▶ **BRIEF**: In your transcription, keep every record exact and leave out the pictures.

▶ **RECORDS SHOWN**:

——

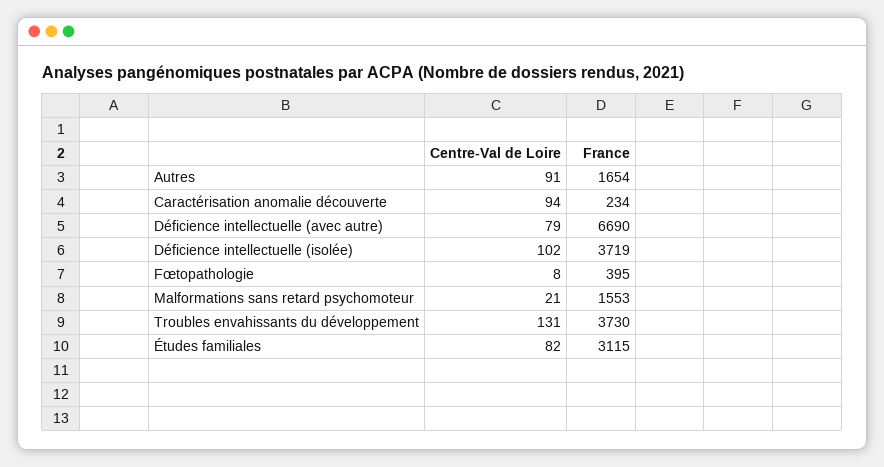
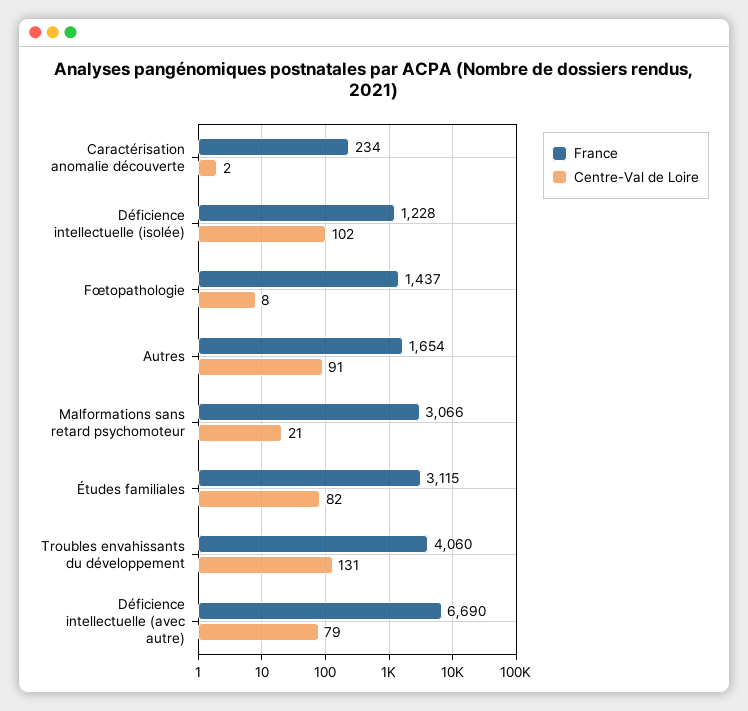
  {
    "Centre-Val de Loire": {
      "Autres": 91,
-     "Caractérisation anomalie découverte": 94,
+     "Caractérisation anomalie découverte": 2,
      "Déficience intellectuelle (avec autre)": 79,
      "Déficience intellectuelle (isolée)": 102,
      "Fœtopathologie": 8,
      "Malformations sans retard psychomoteur": 21,
      "Troubles envahissants du développement": 131,
      "Études familiales": 82
    },
    "France": {
      "Autres": 1654,
      "Caractérisation anomalie découverte": 234,
      "Déficience intellectuelle (avec autre)": 6690,
-     "Déficience intellectuelle (isolée)": 3719,
+     "Déficience intellectuelle (isolée)": 1228,
-     "Fœtopathologie": 395,
+     "Fœtopathologie": 1437,
-     "Malformations sans retard psychomoteur": 1553,
+     "Malformations sans retard psychomoteur": 3066,
-     "Troubles envahissants du développement": 3730,
+     "Troubles envahissants du développement": 4060,
      "Études familiales": 3115
    }
  }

——

▶ **ANSWER TO THE PROBLEM**:
  {
    "Centre-Val de Loire": {
      "Autres": 91,
-     "Caractérisation anomalie découverte": 94,
+     "Caractérisation anomalie découverte": 2,
      "Déficience intellectuelle (avec autre)": 79,
      "Déficience intellectuelle (isolée)": 102,
      "Fœtopathologie": 8,
      "Malformations sans retard psychomoteur": 21,
      "Troubles envahissants du développement": 131,
      "Études familiales": 82
    },
    "France": {
      "Autres": 1654,
      "Caractérisation anomalie découverte": 234,
      "Déficience intellectuelle (avec autre)": 6690,
-     "Déficience intellectuelle (isolée)": 3719,
+     "Déficience intellectuelle (isolée)": 1228,
-     "Fœtopathologie": 395,
+     "Fœtopathologie": 1437,
-     "Malformations sans retard psychomoteur": 1553,
+     "Malformations sans retard psychomoteur": 3066,
-     "Troubles envahissants du développement": 3730,
+     "Troubles envahissants du développement": 4060,
      "Études familiales": 3115
    }
  }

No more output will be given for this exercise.